Answer these from the mouse review below:
(a) What price does the review's opening line ask whether the mouse is worth?
(b) Which two competitors does the review's judgement name?
(c) How many grams does the "Crowd Controlled" section give as the mouse's weight?

• [DOCUMENT]:
----------

Logitech G Pro X Superlight 2 Top Down View

Logitech G Pro X Superlight 2 Review: The Default Setting

Logitech G Pro X Superlight 2 Review: The Honda Civic of esports. Boring, reliable, and flawless. Is it worth $159 to be just like everyone else?

4 Min Read Logitech G PRO X Superlight 2
This review may contain affiliate links, meaning we get a commission if you decide to make a purchase.

This page contains affiliate links. If you buy through them, Pretentious Reviews may earn a commission.

Our Judgement

9 10

The Logitech G Pro X Superlight 2 is a monument to "good enough." It is technically flawless, built like a tank, and will likely outlast your interest in gaming. The optical switches are a massive durability upgrade, and the sensor is overkill for human hands. But against hungry competitors like Razer and Wooting, it feels complacent. Buy it if you want zero risk. Skip it if you want excitement.

The Good

  • Boringly reliable, technically flawless, and practically mandatory for the insecure
  • Built like a tank despite weighing less than a tennis ball
  • Optical switches have finally killed the double-click demon

The Bad

  • Stock feet are a crime against humanity, scratchy enough to ruin your day
  • Potato shape is so "safe" it has zero personality
  • G Hub is a resource-hungry parasite that wants to manage your life

Confused by the options? Our Ultimate Guide to Gaming Mice breaks down every sensor, switch, and shape to help you stop guessing.

Read the Ultimate Guide

Crowd Controlled

You are buying this because everyone else does. That is the only reason. You think that if you just have the same mouse as s1mple or TenZ, you will finally stop bottom-fragging in Valorant. Spoiler: you won’t. Logitech knows this. They have built an empire on your insecurity, packaging it into a 60-gram lump of plastic that says “Pro” on the side. This mouse is not a tool; it is a talisman against your own mediocrity.

----------

• [DATASET EXTRACT]:
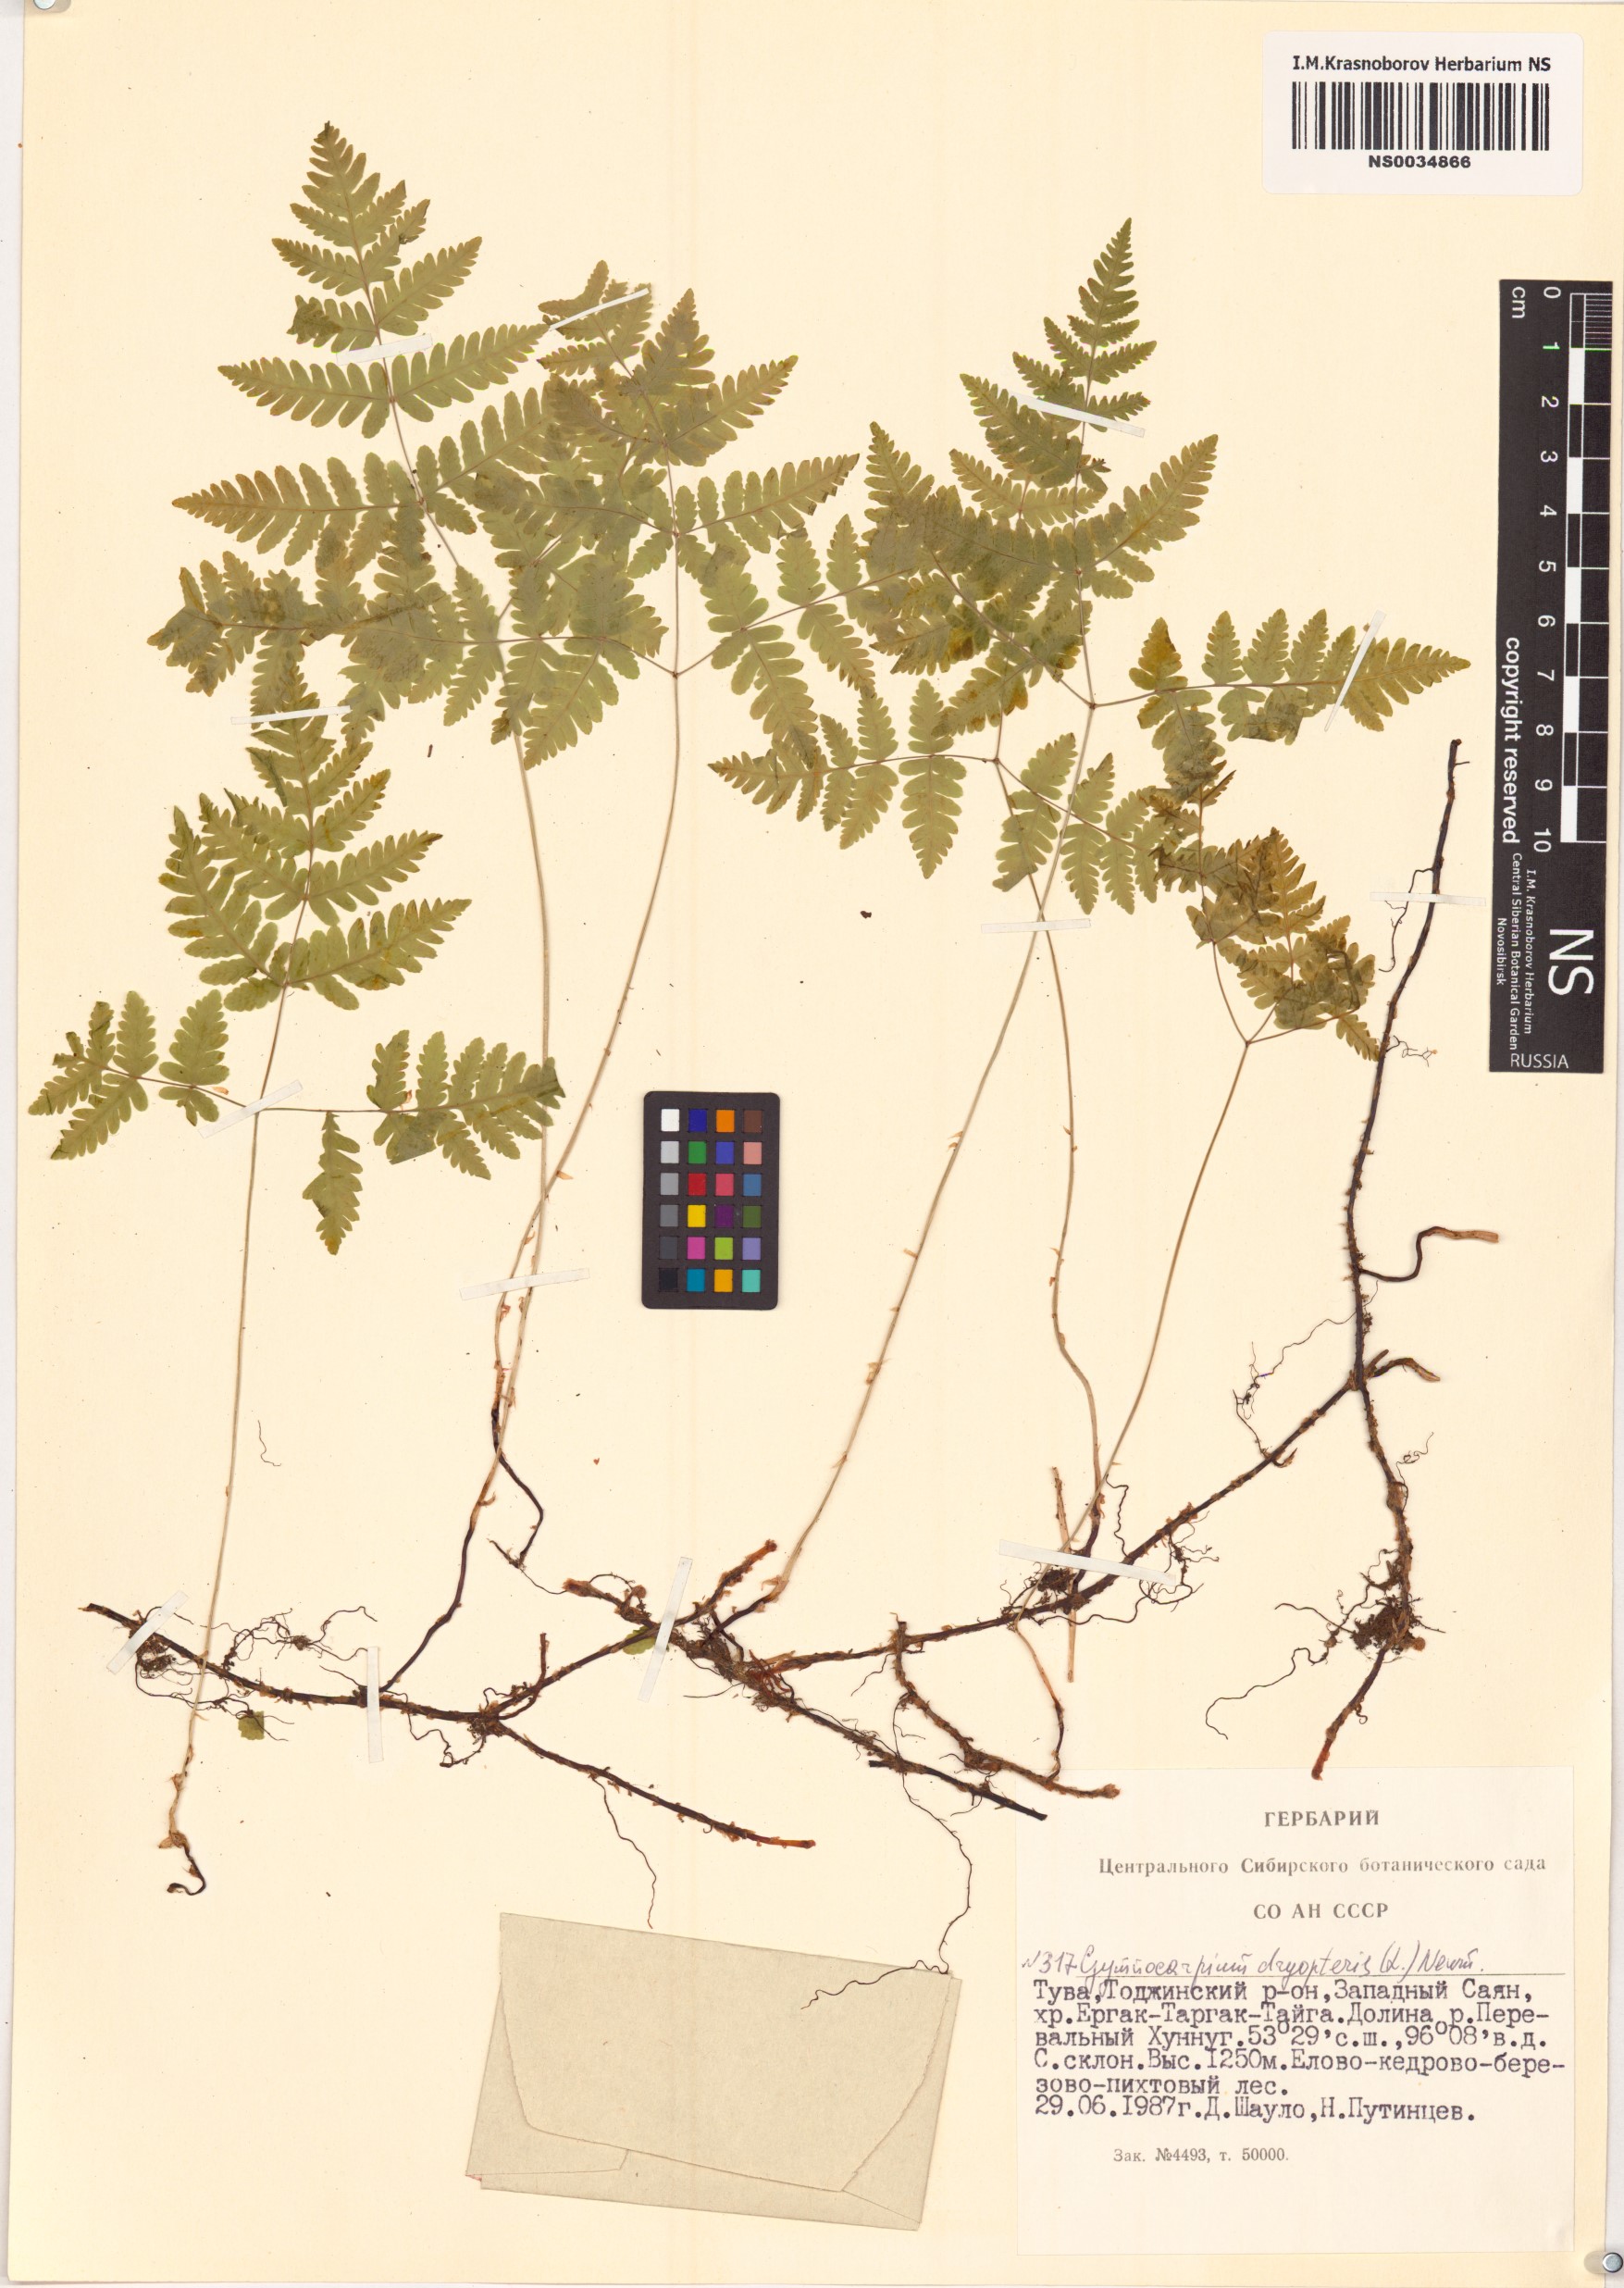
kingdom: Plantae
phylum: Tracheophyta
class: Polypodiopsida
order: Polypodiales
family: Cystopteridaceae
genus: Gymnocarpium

----------

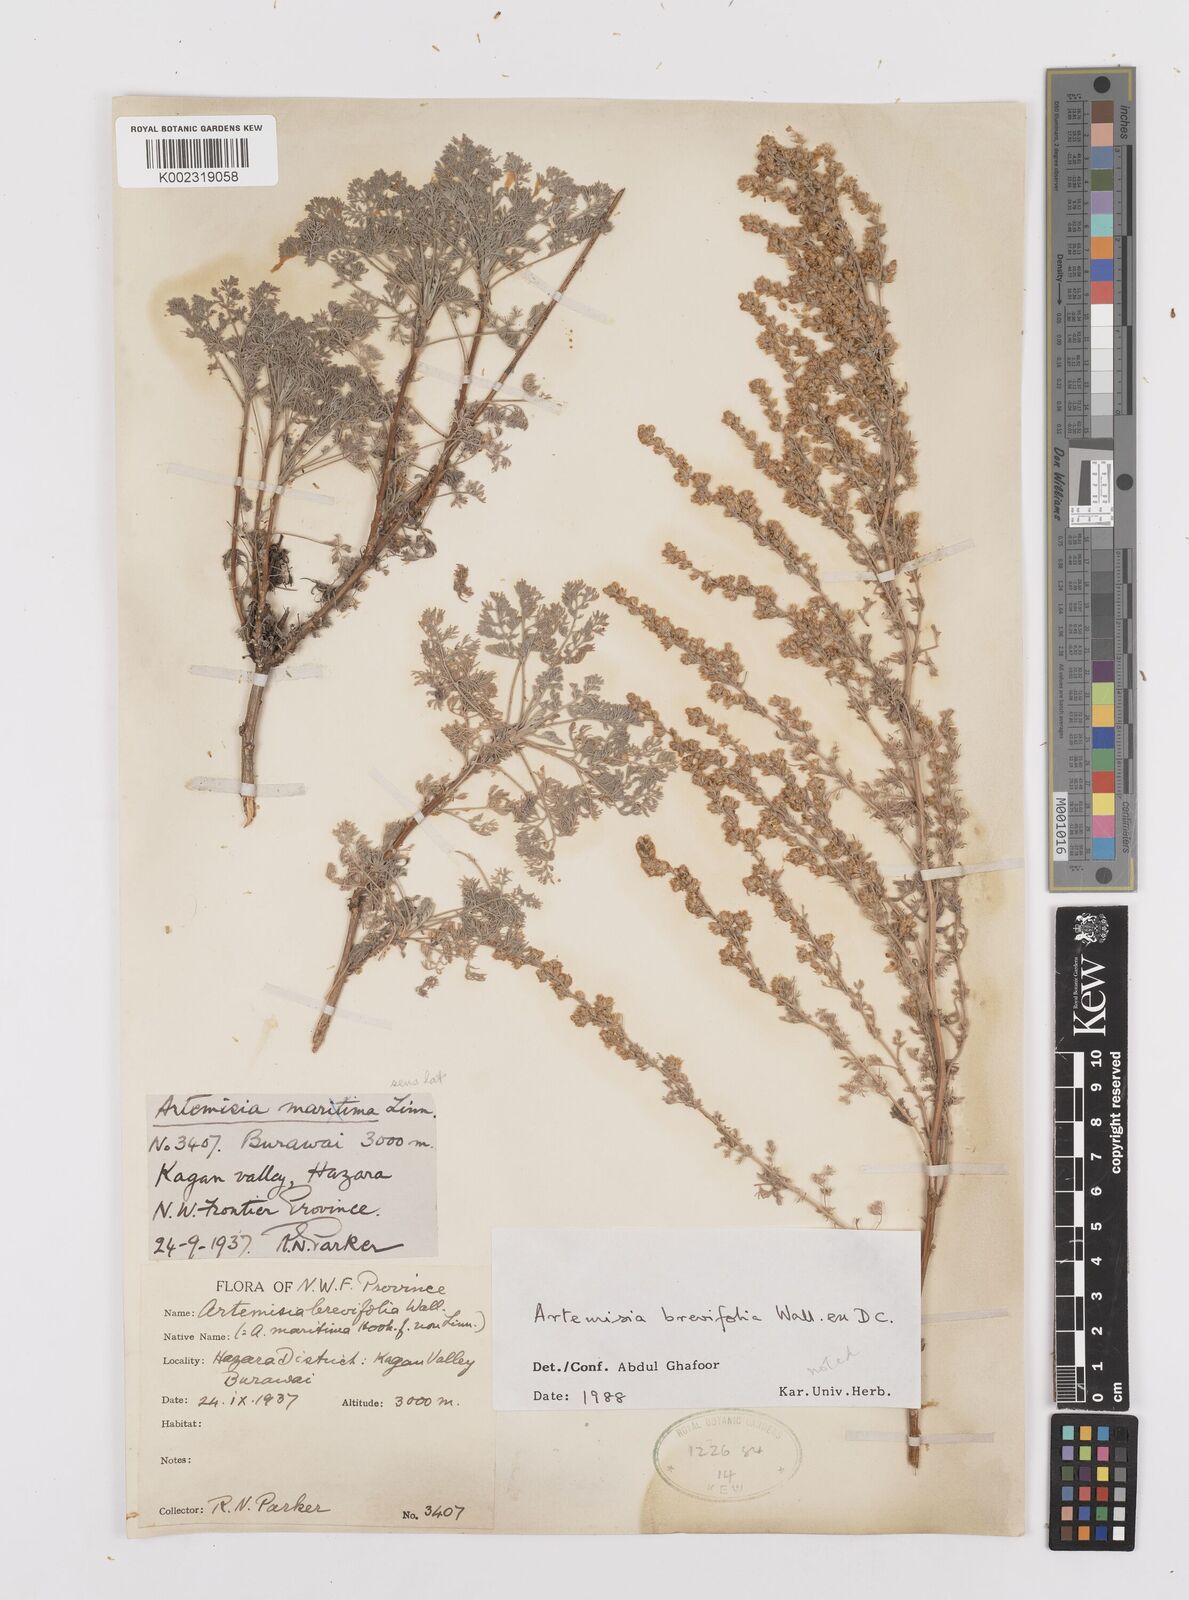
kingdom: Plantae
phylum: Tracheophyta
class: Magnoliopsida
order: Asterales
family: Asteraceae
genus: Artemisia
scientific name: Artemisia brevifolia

----------

• [SOLUTION TO THE PROBLEM]:
(a) $159
(b) Razer and Wooting
(c) 60 grams